Ukraine's Cabinet of Ministers has ordered the National Agency on Corruption Prevention (NACP) to restore public access to the State Register of Electronic Declarations.
This was announced by Minister of the Cabinet of Ministers Oleh Nemchinov on Telegram on October 29.
According to him, the government adopted the relevant order at a special meeting with the participation of President Volodymyr Zelensky.
"At a special meeting of the government with the participation of Ukrainian President Volodymyr Zelensky, the NSDC [National Security and Defense Council] has adopted an order to implement a decision obliging the NACP to immediately restore citizens' access to the register of officials' declarations and provide a mechanism for their special vetting," Nemchinov said.
Constitutional Court's controversial decision on illegal enrichment: Facts
- On October 27, the Constitutional Court ruled on a motion filed by 47 legislators to repeal Article 366-1 of the Criminal Code, which provides for criminal liability for inaccurate asset declaration by government officials.

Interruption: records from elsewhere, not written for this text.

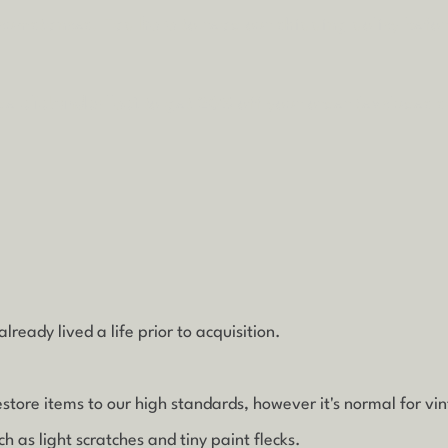
rcumstances.
Tap
here
to read our shipping policy befo
ode
clickandcollect
to get 20% off your order (excludes s
lready lived a life prior to acquisition.
estore items to our high standards, however it's normal for vi
 as light scratches and tiny paint flecks.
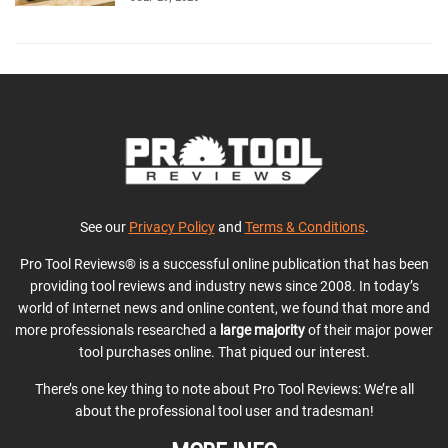
See our
Privacy Policy
and
Terms & Conditions
.
Pro Tool Reviews® is a successful online publication that has been
providing tool reviews and industry news since 2008. In today’s
world of Internet news and online content, we found that more and
more professionals researched a
large majority
of their major power
tool purchases online. That piqued our interest.
There’s one key thing to note about Pro Tool Reviews: We’re all
about the professional tool user and tradesman!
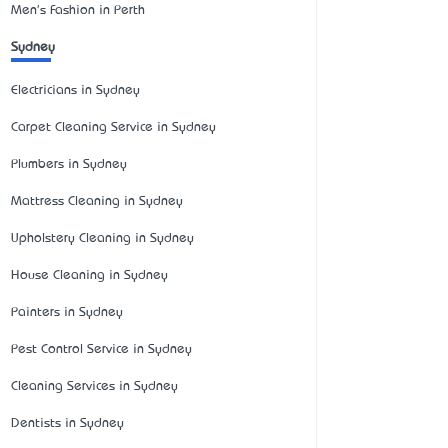
Men's Fashion in Perth
Sydney
Electricians in Sydney
Carpet Cleaning Service in Sydney
Plumbers in Sydney
Mattress Cleaning in Sydney
Upholstery Cleaning in Sydney
House Cleaning in Sydney
Painters in Sydney
Pest Control Service in Sydney
Cleaning Services in Sydney
Dentists in Sydney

- The Constitutional Court also recognized the provisions of laws on the verification of officials' e-declarations as unconstitutional and deprived the National Agency on Corruption Prevention of the authority to check asset declarations and identify conflicts of interest.
- The Constitutional Court, by its decision, blocked the NACP's access to the state registers necessary for conducting special checks on declarations of candidates nominated for top positions in the government. Without such vetting, no head of a government agency could be appointed officially.
- On October 28, the NACP closed access to the State E-Declarations Register.
- On October 28, the Constitutional Court published the text of the respective decision adopted by its Grand Chamber, composed of 15 judges.
- The National Anti-corruption Bureau of Ukraine (NABU) said that pursuant to the Constitutional Court's decision, all cases of inaccurate declaration of assets would be closed, and government officials convicted of abuse would thus evade liability.